KUALA LUMPUR: When Sam decided to take an after-dinner cigarette break in a city alley, he only had relaxation on his mind.

But another person in the alley had something else in mind and walked towards Sam and groped the young man.

"I was shocked, I felt violated," he told the New Straits Times.

"I still think about it, more so because it happened in a public place."

Sam never reported the incident and relayed it to only a few close friends.

He is among the rising number of Malaysian men who are starting to come forward about being sexually harassed.

A nationwide outreach programme by the Women, Family and Community Development Ministry found 427 men stepping forward with their experience of being sexually harassed between July last year and April this year.

The programme was part of the ministry's advocacy efforts following the enforcement of the Anti-Sexual Harassment Act last March.

The law defines sexual harassment and the powers of the ministry to formulate policies and guidelines related to sexual harassment.

"We realised more men were coming forward to report (sexual harassment) during the outreach programme," Women, Family and Community Development Minister Datuk Seri Nancy Shukri told the New Straits Times.

Nancy said of the 427 men who reported sexual harassment, 311 experienced low-level harassment, which included unwanted stares and attention.

Ninety-one men reported moderate-level harassment, which includes lewd remarks, obscene gestures and unwanted invitations for sex, and 25 experienced high-level harassment, which includes receiving photos of private parts, groping, flashing and grinding.

The ministry found that most of the moderate-level harassment happened at the workplace or via social media, and the high-level harassment often occurred at home or the workplace.

Despite more men opening up on sexual harassment, Nancy said she believed many cases went unreported as the victims might be uncomfortable doing so.

"Many men are too embarrassed to report these incidents, feeling that as mature individuals, they should not have to speak out.

"Do not be shy as this issue also affects boys and men. The ministry has the resources to help, and we encourage victims to come forward.

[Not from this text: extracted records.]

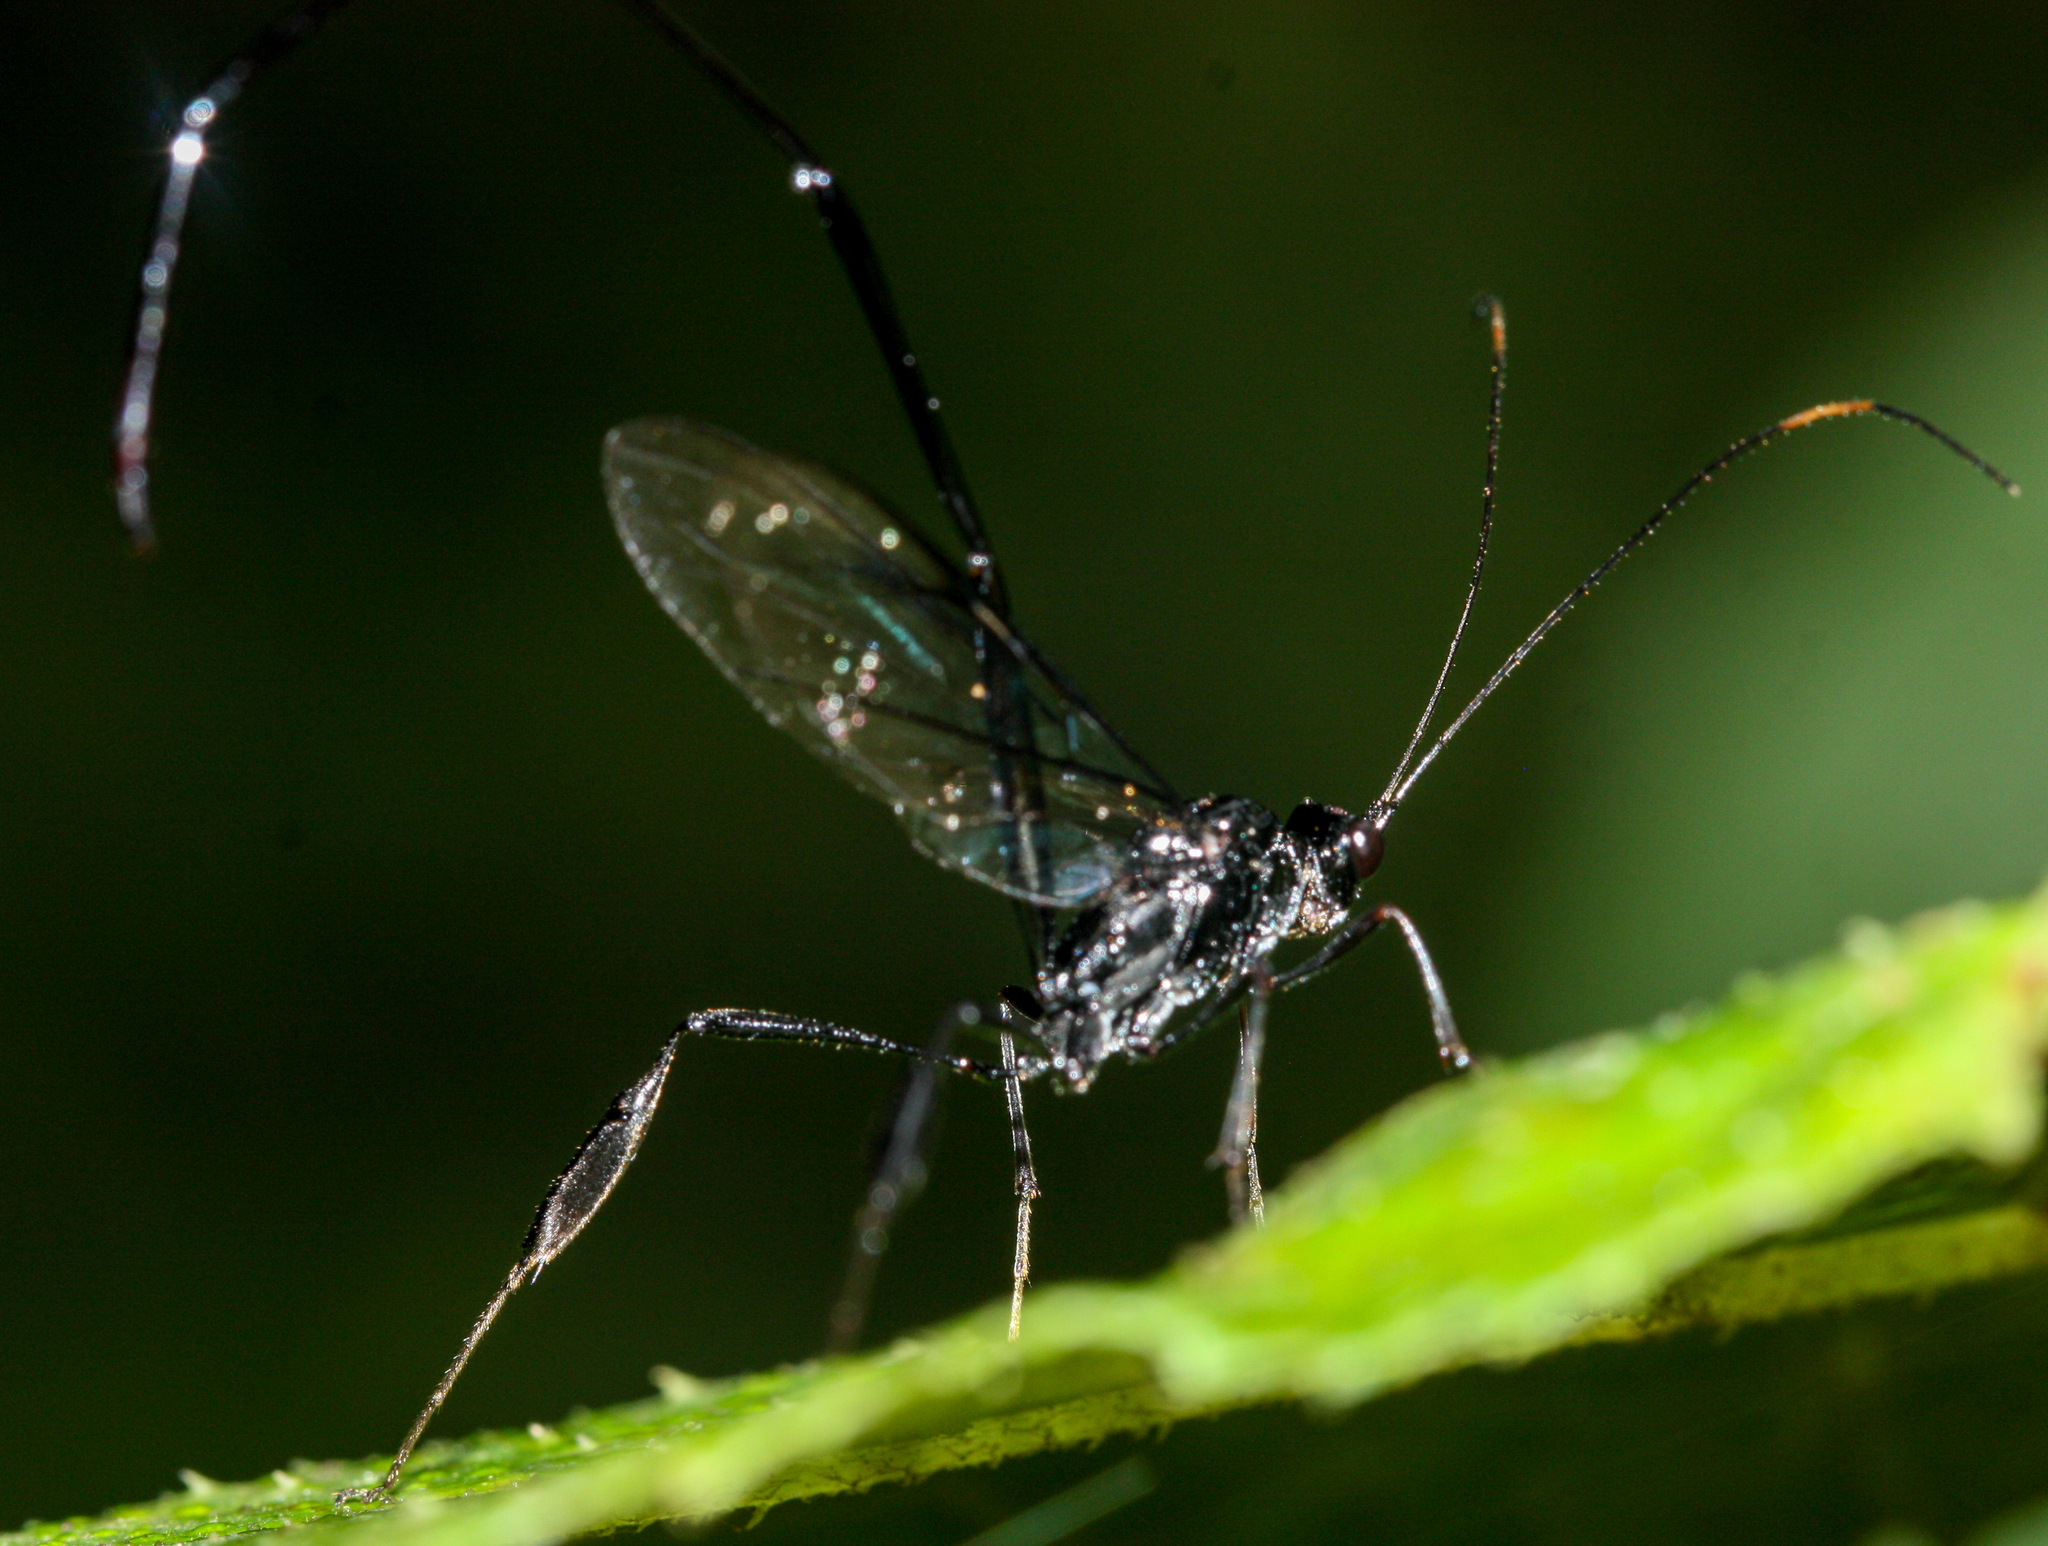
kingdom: Animalia
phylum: Arthropoda
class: Insecta
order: Hymenoptera
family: Pelecinidae
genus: Pelecinus
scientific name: Pelecinus polyturator
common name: American pelecinid wasp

"We have counsellors who maintain strict confidentiality.

"Sexual harassment is a sad reality in our country, and it can lead to problematic behaviour in children who feel defenseless and unsure where to turn.

"We want to prevent this from happening. It's no longer about 'minding your own business' but helping others."

Nancy's ministry had been conducting advocacy programmes, especially in schools, to educate children about sexual harassment.

The programme has been conducted in 10 schools, and the ministry aims to run it in 300 schools nationwide.

She said most sexual harassment took place at home, making it difficult for victims to seek help.

"It is easier to identify such cases among adults, but children often struggle to report these incidents."

Through the advocacy programmes, the ministry hopes to educate children on identifying and handling sexual harassment.

For Sam, such awareness and advocacy programmes on sexual harassment are welcome, especially for men.

"It is often a taboo topic but men need help as well."